Le gouvernement français, qui dévoilera mercredi ses pistes pour réduire les déficits publics et tenter de rassurer les marchés sur l'orthodoxie budgétaire de la France, se prépare à une série de choix cornéliens afin de ne pas sacrifier la croissance sur l'autel de la rigueur.
Lundi, la directrice générale du Fonds monétaire international (FMI) Christine Lagarde exhortait toutes les économies de la planète et en premier lieu les plus "avancées" d'entre elles à ne pas tuer la croissance en luttant contre la dette.
"Elle a parfaitement raison, mais en France et en l'absence des grandes réformes prônées par le FMI et l'OCDE, mis à part celle des retraites, c'est la quadrature du cercle", prévient Nicolas Bouzou, du cabinet d'analyses économiques Asterès.
Dans le passé, fait-il valoir, "les plans d'austérité étaient accompagnés d'une dévaluation pour regagner en croissance, grâce aux exportations, ce que l'on perdait en demande intérieure", qu'il s'agisse du tournant de la rigueur pris par la gauche au début des années 80 ou du plan Pinay-Rueff de 1958.
Depuis l'avènement de l'euro, au tournant du siècle, cette martingale a vécu et le problème, selon l'économiste, est désormais de "faire de l'austérité avec une monnaie surévaluée".
La solution, pour Nicolas Bouzou, passerait par des réformes structurelles de la société française, mais à un mois de la présentation du budget 2012 et à l'approche d'une année d'élections présidentielle et législatives, il est tout simplement "trop tard".
Le gouvernement, quant à lui, jure de ramener les déficits publics à 5,7% du PIB dès cette année, 4,6% l'an prochain et 3% en 2013. Pour booster les recettes fiscales avec une croissance en panne (0% au deuxième trimestre), il envisage un coup de rabot sur les niches fiscales et divers autres mesures telle une taxation exceptionnelle des "ultra-riches". Une augmentation générale des impôts est cependant exclue.

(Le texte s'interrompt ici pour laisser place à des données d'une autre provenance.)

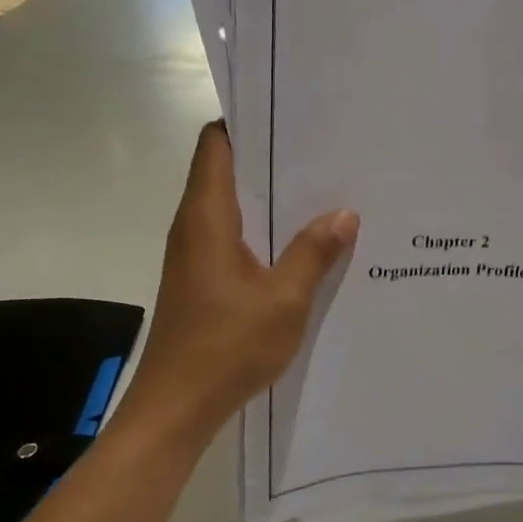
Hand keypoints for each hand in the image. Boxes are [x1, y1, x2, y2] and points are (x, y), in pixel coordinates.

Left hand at [120, 122, 358, 440]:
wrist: (177, 407)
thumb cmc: (226, 346)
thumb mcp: (284, 299)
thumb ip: (313, 252)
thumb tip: (345, 213)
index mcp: (207, 217)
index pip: (216, 144)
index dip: (247, 122)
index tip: (291, 114)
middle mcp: (194, 226)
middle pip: (225, 170)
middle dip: (270, 157)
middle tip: (323, 150)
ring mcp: (195, 254)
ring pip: (232, 206)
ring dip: (270, 196)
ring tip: (322, 189)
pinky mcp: (201, 278)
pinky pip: (234, 236)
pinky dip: (263, 228)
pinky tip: (302, 241)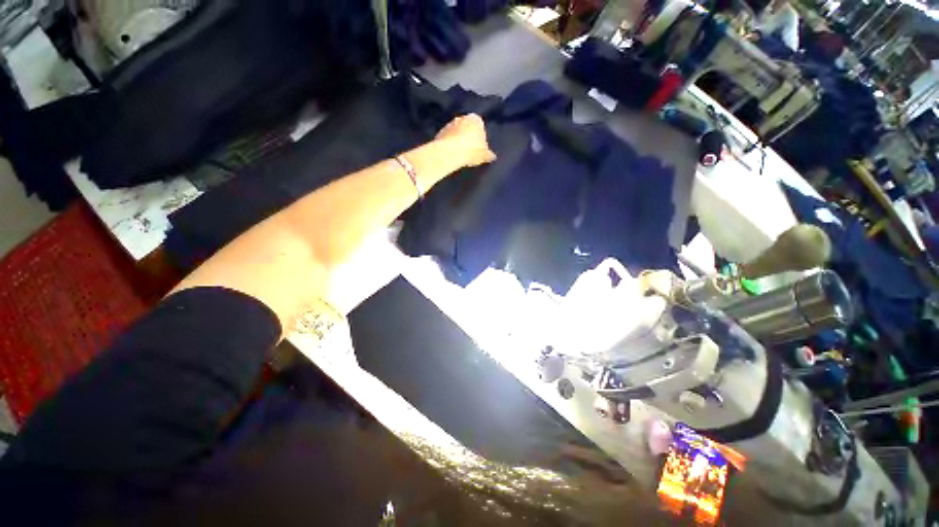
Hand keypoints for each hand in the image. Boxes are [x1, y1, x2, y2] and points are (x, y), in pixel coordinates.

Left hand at [435, 114, 496, 167]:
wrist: (450, 153)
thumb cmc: (472, 151)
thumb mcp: (484, 155)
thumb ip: (488, 154)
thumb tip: (492, 156)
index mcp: (475, 119)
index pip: (480, 126)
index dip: (480, 138)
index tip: (479, 148)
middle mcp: (461, 117)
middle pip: (466, 128)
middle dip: (468, 137)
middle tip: (470, 151)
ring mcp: (448, 124)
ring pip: (456, 133)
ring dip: (457, 141)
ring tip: (460, 155)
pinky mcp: (439, 133)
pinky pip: (447, 139)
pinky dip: (449, 145)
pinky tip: (452, 155)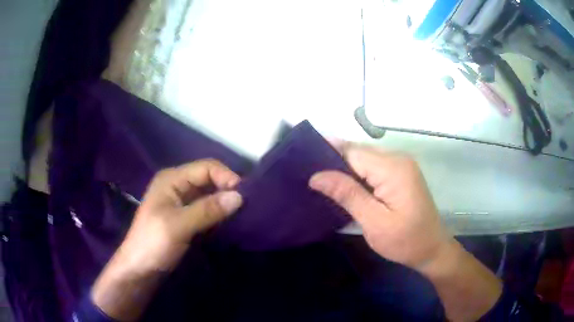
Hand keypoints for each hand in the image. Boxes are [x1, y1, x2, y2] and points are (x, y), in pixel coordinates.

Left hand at [120, 159, 242, 271]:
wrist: (140, 269)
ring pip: (209, 194)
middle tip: (246, 205)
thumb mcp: (179, 225)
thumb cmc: (154, 243)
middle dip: (227, 188)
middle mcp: (177, 185)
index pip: (206, 167)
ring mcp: (181, 201)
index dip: (226, 177)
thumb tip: (239, 196)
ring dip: (224, 201)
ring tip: (242, 212)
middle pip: (208, 178)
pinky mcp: (185, 217)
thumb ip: (208, 210)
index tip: (244, 196)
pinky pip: (206, 208)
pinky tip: (230, 220)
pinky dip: (218, 212)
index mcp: (172, 179)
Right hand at [310, 143, 501, 321]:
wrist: (432, 249)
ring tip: (321, 182)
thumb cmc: (405, 241)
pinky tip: (343, 186)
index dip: (327, 156)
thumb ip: (347, 194)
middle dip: (334, 162)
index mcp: (392, 168)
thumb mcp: (374, 222)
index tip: (302, 164)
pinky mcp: (401, 174)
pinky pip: (373, 168)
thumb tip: (316, 176)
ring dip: (344, 170)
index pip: (352, 152)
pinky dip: (357, 175)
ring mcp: (401, 165)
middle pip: (358, 153)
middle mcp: (398, 159)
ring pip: (364, 159)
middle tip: (309, 177)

Elle casserait, assure-t-il, la croissance.
"Le débat actuel sur les 10 milliards d'euros à trouver est biaisé parce que se mêlent des considérations économiques et électorales", dénonce cependant Elie Cohen, directeur de recherche au CNRS. L'économiste pointe deux symboles du quinquennat de Nicolas Sarkozy, l'exonération fiscale et sociale des heures supplémentaires et "la niche des limonadiers", autrement dit la TVA à taux réduits sur la restauration (2,4 milliards d'euros de coût annuel).

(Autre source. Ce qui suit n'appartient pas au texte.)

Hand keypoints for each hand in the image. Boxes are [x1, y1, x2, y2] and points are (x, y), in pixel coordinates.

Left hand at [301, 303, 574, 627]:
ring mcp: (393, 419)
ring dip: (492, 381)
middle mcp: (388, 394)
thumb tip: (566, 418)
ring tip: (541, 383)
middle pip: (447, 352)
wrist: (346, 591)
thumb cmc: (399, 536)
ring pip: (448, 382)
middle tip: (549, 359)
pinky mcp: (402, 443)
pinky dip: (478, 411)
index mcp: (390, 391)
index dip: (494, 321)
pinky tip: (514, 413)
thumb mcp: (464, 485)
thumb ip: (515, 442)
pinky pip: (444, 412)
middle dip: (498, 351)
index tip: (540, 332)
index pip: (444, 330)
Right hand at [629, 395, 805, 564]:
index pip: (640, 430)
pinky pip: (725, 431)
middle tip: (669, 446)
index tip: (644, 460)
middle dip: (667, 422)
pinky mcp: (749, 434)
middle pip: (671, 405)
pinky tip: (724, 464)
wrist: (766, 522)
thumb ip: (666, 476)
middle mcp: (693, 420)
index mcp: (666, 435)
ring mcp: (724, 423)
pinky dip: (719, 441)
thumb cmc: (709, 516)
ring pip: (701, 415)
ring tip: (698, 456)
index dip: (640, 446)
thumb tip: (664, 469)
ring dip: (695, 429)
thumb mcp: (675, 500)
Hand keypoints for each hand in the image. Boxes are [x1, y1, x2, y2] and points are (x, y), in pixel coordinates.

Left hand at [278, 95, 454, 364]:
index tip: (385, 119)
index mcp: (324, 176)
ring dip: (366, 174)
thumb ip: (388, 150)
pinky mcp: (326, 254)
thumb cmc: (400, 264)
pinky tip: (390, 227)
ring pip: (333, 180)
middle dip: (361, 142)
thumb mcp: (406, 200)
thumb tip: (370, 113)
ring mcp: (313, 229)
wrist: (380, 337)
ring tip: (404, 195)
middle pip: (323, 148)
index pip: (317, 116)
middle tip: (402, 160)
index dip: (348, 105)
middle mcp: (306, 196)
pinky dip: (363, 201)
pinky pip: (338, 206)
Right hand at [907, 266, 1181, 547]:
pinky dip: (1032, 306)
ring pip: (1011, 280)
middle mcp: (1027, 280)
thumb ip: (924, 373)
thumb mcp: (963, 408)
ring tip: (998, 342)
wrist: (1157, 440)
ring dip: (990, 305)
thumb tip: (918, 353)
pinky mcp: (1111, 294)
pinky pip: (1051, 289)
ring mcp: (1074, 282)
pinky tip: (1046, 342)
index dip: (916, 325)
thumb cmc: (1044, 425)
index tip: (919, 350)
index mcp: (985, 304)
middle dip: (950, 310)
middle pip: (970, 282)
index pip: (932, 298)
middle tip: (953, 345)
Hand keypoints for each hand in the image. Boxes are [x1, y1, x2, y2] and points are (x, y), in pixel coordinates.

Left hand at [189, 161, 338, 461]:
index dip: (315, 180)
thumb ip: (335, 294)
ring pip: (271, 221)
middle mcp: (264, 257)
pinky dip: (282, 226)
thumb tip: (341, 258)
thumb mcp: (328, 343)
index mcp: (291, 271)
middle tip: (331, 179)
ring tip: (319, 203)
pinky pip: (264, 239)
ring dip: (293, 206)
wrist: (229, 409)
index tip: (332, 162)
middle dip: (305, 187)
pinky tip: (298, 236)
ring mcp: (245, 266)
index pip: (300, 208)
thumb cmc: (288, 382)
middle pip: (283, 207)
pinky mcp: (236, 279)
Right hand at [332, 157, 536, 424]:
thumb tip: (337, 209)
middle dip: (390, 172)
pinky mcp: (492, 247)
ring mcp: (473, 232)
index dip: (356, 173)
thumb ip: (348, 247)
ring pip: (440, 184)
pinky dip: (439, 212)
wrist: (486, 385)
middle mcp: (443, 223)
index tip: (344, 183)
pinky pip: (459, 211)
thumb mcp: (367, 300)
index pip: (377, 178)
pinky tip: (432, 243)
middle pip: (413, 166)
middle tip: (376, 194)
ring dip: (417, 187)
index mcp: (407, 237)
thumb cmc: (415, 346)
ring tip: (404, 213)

"Il va falloir une maîtrise d'acier des finances publiques pour que la France conserve son triple A, d'autant que les mécanismes européens de solidarité nous font dépendre de plus en plus des marchés", prévient-il encore. Plus généralement, Elie Cohen s'alarme du ralentissement de la croissance mondiale.
Chef économiste du Crédit agricole, Jean-Paul Betbèze vante la rigueur à l'allemande. "Quand la France faisait évoluer ses salaires plus vite que la productivité, perdant des parts de marché à l'extérieur, l'Allemagne a fait l'inverse", explique-t-il.
"Ca s'appelle la rigueur", tandis que l'austérité en France sera la conséquence de trente années de déficits accumulés, poursuit l'économiste.
Selon lui, une "politique de rigueur sans casser la croissance est encore possible, mais à condition de l'expliquer et qu'un dialogue s'instaure entre partenaires sociaux, comme en Allemagne" où l'économie sociale de marché a été sauvée par dix années de modération salariale.
La question sera sans nul doute dans tous les esprits quand le Premier ministre François Fillon recevra les syndicats pour débattre des effets sociaux d'une austérité que le gouvernement n'ose encore appeler "rigueur", un mot tabou depuis les grandes grèves de 1995 contre le "plan juppé".